▸ **STUDY QUESTIONS**:
(a) Restate the student council speeches text from "Running (and usually" up to and including "opinions be known.", switching "speeches" to "addresses".
(b) Name every adjective in the student council speeches text that expresses criticism of a speech.

Student Council Speeches from High School

Running (and usually losing) for student council positions in high school gave me the unique opportunity to make speeches to the student body. I had written and given speeches in Congressional debate before, but those were stodgy and political. With the student council speeches, I tried out some rhetorical flourishes and let my real opinions be known.

The first speech below is a draft for the vice-president’s race in the spring of my sophomore year. In that race I was pitted against two juniors, Jonathan Dunn and Jonathan Biberstine.  My friends said that this speech was boring; I eventually scrapped this draft for a whole new rewrite.  That rewrite follows after the jump.

VP Speech Draft

Having been here for 4 years, I’ve become familiar with a few things that could be improved. As vice president/treasurer of the student council, I want to solve the problems that students face at west side.

▸ **Stored data entries**:
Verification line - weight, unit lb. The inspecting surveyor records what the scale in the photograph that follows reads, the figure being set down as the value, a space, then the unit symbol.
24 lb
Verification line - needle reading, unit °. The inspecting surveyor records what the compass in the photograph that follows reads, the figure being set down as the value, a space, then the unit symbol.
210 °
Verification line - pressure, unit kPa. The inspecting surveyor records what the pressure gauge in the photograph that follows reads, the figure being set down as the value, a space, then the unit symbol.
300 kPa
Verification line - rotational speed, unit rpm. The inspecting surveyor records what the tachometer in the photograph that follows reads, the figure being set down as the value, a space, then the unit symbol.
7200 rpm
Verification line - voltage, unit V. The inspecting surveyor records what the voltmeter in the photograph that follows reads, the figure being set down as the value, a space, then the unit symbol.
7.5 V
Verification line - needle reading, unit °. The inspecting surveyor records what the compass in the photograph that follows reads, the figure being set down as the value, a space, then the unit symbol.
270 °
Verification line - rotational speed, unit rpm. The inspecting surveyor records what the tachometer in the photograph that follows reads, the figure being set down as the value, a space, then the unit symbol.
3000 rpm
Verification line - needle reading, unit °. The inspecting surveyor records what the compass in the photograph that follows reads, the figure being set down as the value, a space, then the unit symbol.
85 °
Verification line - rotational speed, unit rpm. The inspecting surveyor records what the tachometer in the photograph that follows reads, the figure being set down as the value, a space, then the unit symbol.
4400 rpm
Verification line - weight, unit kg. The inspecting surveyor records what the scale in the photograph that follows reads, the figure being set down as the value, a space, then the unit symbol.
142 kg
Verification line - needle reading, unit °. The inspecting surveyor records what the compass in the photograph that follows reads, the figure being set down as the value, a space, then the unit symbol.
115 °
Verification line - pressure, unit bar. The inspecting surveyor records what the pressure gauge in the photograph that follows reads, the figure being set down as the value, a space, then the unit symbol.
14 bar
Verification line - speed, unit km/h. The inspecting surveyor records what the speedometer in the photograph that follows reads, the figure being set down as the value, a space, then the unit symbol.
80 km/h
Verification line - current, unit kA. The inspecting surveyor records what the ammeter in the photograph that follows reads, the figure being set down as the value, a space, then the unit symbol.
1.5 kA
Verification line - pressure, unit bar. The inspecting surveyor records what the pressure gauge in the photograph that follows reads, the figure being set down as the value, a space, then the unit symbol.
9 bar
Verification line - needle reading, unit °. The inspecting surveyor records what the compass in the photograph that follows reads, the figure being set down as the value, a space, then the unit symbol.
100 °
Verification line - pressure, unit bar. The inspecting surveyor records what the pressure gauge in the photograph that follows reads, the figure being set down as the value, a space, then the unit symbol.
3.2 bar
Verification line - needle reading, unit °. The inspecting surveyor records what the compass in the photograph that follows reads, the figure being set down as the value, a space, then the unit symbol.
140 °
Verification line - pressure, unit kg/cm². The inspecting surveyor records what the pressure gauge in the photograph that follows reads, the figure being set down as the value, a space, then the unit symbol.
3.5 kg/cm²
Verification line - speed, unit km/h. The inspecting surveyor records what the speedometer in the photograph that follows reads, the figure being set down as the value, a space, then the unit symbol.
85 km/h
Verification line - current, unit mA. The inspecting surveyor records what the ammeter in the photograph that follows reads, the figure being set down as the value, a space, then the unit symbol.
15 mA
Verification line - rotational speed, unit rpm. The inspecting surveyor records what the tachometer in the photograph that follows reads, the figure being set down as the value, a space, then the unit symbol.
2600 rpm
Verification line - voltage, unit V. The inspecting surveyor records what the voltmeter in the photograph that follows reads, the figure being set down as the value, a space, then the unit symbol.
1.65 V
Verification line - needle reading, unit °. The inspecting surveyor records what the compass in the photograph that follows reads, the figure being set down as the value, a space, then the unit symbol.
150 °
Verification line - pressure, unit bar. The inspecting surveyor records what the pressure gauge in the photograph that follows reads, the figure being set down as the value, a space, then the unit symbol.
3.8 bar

▸ **ANSWERS BY ITEM NUMBER**:
(a)
Running (and usually losing) for student council positions in high school gave me the unique opportunity to make addresses to the student body. I had written and given addresses in Congressional debate before, but those were stodgy and political. With the student council addresses, I tried out some rhetorical flourishes and let my real opinions be known.

(b) stodgy, political, boring